Repeat nothing but the lines below running from the one containing "an image or reduce the effectiveness of the" to the one containing "Few examples demonstrate". Keep both end lines.

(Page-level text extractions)
╔══
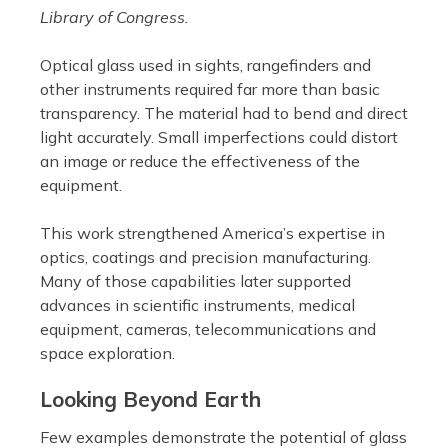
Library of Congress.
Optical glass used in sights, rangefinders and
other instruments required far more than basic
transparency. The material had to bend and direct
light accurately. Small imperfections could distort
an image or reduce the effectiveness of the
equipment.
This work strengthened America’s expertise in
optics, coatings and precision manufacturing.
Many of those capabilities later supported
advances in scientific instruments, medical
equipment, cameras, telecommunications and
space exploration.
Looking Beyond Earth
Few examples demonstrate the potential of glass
╚══
╔══
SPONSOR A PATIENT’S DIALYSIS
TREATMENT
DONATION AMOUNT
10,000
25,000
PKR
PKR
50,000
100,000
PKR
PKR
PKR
╚══
╔══
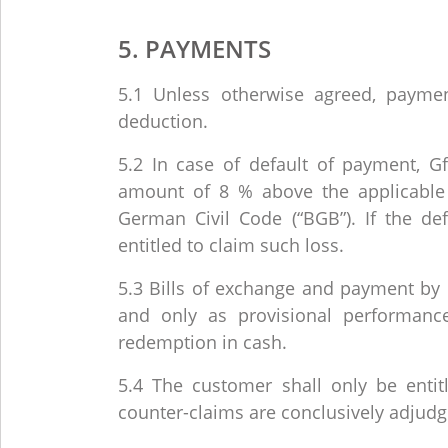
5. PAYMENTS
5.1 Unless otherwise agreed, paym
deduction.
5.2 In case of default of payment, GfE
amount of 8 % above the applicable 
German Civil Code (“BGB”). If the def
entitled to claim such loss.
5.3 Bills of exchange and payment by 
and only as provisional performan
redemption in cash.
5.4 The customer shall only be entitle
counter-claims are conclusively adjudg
╚══
— Completed exercise —
an image or reduce the effectiveness of the
equipment.
This work strengthened America’s expertise in
optics, coatings and precision manufacturing.
Many of those capabilities later supported
advances in scientific instruments, medical
equipment, cameras, telecommunications and
space exploration.
Looking Beyond Earth
Few examples demonstrate the potential of glass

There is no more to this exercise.